START Records to use

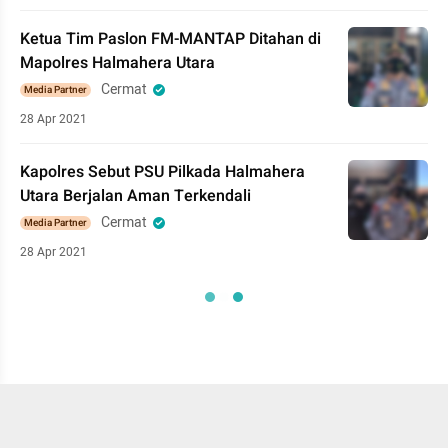
Ketua Tim Paslon FM-MANTAP Ditahan di
Mapolres Halmahera Utara
Cermat
Media Partner
28 Apr 2021
Kapolres Sebut PSU Pilkada Halmahera
Utara Berjalan Aman Terkendali
Cermat
Media Partner
28 Apr 2021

END Records to use

### Problem statement
Can you update the material by changing every "Media Partner" to "Partner Media", leaving everything else unchanged? Omit the pictures from your answer.

### Result
Ketua Tim Paslon FM-MANTAP Ditahan di
Mapolres Halmahera Utara
Cermat
Partner Media
28 Apr 2021
Kapolres Sebut PSU Pilkada Halmahera
Utara Berjalan Aman Terkendali
Cermat
Partner Media
28 Apr 2021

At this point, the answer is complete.